• BRONFRAGMENT:
Als u zowel serverauthenticatie als lokale apparaatauthenticatie gebruikt voor gebruikersauthenticatie en u een andere taal instelt dan de taal die is ingesteld voor Active Directory, wordt de volledige naam van de afzender niet weergegeven op de e-mailbestemming.
[ Instellingen/Registratie] [Voorkeuren] [Weergave-instellingen]
Stel in of de knop voor het wijzigen van de weergavetaal en toetsenbordindeling op het bedieningspaneel moet worden weergegeven.
* De standaardinstelling varieert afhankelijk van de regio.
[Aan], [Uit]
[ Instellingen/Registratie] [Voorkeuren] [Weergave-instellingen]
Stel in of de Shift lock-functie moet worden geactiveerd wanneer u op [Shift] op het toetsenbord drukt terwijl u alfanumerieke tekens invoert.

• BESCHIKBARE GEGEVENS:
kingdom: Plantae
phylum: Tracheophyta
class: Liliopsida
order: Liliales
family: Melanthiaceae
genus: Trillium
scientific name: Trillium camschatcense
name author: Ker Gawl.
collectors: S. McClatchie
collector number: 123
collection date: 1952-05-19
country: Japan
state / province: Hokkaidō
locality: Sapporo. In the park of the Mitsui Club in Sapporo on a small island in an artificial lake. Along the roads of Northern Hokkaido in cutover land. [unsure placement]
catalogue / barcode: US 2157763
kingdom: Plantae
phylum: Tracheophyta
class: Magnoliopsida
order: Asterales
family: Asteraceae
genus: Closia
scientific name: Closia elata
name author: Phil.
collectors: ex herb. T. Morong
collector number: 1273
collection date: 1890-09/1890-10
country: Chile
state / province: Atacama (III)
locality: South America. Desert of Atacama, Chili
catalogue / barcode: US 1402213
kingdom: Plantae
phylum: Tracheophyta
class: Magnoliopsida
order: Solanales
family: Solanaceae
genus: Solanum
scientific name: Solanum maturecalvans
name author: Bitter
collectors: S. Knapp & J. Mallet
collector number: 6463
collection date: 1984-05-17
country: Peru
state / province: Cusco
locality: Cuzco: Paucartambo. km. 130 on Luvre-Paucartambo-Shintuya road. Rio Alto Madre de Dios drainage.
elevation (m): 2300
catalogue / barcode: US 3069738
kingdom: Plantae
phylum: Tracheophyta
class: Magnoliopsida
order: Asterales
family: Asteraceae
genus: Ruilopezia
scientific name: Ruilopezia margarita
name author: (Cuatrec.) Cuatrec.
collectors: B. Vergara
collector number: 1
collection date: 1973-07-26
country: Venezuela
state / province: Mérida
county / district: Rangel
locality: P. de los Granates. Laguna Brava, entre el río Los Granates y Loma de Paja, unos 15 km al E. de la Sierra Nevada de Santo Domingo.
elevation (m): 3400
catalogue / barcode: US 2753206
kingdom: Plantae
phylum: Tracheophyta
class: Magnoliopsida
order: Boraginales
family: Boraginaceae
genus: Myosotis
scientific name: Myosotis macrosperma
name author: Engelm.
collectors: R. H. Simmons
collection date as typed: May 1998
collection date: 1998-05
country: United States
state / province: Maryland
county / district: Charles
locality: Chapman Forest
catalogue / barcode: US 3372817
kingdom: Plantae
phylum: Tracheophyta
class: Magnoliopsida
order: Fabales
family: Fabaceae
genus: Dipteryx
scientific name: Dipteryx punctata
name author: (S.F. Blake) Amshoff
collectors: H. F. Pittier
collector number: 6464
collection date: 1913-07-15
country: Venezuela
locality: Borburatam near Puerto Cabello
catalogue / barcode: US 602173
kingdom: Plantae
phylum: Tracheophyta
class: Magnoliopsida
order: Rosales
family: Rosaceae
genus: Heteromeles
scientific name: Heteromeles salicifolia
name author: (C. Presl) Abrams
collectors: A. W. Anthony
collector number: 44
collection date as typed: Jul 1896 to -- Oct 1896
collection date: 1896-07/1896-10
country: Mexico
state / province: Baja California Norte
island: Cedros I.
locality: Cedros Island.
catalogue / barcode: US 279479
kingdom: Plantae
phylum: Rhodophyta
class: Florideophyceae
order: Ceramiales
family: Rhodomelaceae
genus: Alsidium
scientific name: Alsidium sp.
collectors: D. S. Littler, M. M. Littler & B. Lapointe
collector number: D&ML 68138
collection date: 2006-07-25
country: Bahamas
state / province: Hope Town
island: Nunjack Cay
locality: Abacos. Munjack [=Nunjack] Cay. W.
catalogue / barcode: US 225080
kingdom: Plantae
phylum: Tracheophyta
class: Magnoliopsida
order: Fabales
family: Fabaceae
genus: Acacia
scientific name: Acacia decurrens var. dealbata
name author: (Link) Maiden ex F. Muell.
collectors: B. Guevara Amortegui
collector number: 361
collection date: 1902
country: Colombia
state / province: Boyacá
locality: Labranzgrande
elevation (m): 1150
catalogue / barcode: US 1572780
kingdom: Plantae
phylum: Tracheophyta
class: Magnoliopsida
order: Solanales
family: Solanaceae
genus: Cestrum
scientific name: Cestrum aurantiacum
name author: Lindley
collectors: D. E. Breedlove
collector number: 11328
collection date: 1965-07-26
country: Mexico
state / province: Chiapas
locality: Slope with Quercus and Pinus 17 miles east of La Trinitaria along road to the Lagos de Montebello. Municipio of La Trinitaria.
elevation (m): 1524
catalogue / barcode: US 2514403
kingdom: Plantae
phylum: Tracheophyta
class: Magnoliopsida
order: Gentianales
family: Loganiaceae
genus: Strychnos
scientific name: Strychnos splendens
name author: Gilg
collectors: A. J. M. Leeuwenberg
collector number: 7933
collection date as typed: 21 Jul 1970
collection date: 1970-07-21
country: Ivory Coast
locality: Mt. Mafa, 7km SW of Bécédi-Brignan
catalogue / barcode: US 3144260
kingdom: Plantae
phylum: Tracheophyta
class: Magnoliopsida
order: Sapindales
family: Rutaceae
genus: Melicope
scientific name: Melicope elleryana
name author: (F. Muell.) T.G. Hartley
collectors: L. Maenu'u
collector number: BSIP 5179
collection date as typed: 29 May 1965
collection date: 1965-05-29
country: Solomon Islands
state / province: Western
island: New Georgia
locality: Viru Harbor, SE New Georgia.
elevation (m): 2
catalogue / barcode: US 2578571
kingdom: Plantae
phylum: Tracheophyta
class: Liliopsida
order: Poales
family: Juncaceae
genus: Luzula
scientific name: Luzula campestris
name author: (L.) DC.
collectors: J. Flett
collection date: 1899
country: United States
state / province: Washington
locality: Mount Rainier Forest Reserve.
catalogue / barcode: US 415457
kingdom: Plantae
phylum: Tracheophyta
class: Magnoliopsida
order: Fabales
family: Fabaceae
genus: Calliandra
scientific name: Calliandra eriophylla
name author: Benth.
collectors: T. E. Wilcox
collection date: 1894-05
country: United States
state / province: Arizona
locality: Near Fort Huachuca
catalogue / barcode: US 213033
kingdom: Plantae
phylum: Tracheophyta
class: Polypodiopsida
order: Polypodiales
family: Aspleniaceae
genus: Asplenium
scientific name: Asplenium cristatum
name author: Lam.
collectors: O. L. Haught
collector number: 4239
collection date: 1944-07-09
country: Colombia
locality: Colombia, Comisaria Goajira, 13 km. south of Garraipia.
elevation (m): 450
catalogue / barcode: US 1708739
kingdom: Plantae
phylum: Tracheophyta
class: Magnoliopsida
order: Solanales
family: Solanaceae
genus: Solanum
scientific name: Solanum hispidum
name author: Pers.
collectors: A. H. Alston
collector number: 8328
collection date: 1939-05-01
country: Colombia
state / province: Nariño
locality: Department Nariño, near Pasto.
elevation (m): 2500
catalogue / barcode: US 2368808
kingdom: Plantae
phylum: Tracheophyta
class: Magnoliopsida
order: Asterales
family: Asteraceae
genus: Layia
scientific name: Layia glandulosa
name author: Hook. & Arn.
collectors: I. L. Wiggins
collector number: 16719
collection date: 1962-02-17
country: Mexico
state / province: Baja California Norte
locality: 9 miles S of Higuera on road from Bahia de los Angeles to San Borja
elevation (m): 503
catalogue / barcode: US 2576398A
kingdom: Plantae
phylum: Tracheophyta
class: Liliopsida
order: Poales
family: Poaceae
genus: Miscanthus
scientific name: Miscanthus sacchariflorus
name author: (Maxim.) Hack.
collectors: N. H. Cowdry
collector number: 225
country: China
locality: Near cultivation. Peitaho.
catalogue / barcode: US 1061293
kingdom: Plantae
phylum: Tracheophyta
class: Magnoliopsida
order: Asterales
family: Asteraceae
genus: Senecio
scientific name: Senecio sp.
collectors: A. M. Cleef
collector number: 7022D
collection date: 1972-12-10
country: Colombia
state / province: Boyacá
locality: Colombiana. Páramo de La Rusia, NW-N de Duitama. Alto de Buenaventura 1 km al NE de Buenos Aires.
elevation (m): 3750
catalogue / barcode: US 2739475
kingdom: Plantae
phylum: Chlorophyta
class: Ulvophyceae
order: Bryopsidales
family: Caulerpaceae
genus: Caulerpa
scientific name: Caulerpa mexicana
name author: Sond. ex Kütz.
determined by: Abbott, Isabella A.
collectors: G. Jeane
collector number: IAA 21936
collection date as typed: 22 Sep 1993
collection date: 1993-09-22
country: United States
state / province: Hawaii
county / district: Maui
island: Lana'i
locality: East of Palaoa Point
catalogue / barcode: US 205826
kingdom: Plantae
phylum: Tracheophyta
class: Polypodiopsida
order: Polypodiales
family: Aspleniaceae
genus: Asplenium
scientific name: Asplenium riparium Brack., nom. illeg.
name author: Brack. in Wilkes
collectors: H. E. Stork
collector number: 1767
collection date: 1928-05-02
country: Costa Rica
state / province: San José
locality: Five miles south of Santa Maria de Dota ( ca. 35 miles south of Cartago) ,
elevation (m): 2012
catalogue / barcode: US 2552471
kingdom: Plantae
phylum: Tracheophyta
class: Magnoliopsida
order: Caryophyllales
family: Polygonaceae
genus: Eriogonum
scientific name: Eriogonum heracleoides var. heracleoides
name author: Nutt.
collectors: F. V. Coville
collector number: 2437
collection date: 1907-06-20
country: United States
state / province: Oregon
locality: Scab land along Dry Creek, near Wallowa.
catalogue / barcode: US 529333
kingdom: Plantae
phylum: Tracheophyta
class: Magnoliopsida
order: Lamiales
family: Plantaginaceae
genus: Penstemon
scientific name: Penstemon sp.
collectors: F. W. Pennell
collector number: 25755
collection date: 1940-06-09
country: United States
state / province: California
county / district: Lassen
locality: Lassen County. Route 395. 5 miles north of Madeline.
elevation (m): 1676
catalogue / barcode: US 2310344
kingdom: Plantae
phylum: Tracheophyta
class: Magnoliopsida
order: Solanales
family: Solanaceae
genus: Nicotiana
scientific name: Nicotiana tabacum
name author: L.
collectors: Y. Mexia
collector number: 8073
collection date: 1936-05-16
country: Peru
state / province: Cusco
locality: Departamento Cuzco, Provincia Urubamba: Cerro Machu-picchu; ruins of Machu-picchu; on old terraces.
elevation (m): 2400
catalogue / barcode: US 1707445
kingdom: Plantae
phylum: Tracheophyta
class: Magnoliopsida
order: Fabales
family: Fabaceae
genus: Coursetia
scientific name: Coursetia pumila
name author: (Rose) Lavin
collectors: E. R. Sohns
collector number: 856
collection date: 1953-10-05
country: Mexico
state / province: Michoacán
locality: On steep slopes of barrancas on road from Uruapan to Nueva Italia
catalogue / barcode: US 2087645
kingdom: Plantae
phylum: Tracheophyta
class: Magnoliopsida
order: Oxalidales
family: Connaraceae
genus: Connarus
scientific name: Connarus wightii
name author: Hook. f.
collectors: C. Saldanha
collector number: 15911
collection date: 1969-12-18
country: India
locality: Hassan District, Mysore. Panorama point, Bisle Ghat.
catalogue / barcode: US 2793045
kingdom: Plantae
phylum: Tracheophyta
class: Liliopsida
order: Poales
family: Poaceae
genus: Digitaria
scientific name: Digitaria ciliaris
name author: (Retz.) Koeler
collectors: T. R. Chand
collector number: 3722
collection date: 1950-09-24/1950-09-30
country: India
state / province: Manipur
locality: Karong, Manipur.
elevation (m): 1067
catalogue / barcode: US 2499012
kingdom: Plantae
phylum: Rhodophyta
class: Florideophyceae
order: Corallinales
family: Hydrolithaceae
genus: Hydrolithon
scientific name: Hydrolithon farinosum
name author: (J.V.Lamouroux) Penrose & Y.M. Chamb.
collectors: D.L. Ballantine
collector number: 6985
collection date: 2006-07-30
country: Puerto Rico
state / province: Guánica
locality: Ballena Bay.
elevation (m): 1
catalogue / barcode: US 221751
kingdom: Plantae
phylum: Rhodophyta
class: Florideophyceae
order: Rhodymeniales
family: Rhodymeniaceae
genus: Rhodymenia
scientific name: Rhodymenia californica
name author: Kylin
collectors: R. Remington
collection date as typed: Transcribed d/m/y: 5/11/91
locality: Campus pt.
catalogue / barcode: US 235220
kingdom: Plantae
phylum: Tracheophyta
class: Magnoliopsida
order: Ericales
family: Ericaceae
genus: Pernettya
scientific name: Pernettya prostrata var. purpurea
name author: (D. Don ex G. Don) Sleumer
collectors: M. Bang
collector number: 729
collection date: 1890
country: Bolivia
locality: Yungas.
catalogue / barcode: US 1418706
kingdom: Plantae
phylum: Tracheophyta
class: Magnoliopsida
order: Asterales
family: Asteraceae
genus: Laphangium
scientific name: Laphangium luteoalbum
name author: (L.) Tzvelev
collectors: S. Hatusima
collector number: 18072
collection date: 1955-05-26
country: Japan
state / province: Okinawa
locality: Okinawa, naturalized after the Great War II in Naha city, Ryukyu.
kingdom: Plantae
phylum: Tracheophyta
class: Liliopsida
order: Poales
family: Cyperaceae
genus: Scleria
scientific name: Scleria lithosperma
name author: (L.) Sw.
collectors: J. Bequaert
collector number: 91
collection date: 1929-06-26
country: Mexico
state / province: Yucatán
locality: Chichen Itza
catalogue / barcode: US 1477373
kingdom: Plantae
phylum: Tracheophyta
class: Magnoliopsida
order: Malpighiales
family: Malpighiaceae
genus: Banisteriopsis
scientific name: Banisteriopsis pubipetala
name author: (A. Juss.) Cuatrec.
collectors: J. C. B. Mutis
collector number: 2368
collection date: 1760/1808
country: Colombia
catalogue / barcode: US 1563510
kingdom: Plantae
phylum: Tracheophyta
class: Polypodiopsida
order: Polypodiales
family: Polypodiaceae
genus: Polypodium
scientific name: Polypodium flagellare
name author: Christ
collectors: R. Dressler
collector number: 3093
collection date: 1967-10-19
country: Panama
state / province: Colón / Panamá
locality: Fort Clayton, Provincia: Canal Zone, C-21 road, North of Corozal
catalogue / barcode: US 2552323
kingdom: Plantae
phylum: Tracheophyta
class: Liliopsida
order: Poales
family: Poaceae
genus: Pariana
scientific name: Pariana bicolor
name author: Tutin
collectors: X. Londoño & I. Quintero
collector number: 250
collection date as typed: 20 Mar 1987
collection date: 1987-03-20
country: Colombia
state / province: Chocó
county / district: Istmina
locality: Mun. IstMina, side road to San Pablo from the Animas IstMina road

• UIT TE VOEREN TAKEN:
1. Waarvan hangt volgens het bronfragment de standaardinstelling af?
2. Typ de rijen over, te beginnen bij de allereerste rij en tot en met de rij die "state / province: Hokkaidō" bevat.
De rijen hebben niets met het bronfragment te maken.

• DE ANTWOORDEN:
1. Van de regio.

2.
kingdom: Plantae
phylum: Tracheophyta
class: Liliopsida
order: Liliales
family: Melanthiaceae
genus: Trillium
scientific name: Trillium camschatcense
name author: Ker Gawl.
collectors: S. McClatchie
collector number: 123
collection date: 1952-05-19
country: Japan
state / province: Hokkaidō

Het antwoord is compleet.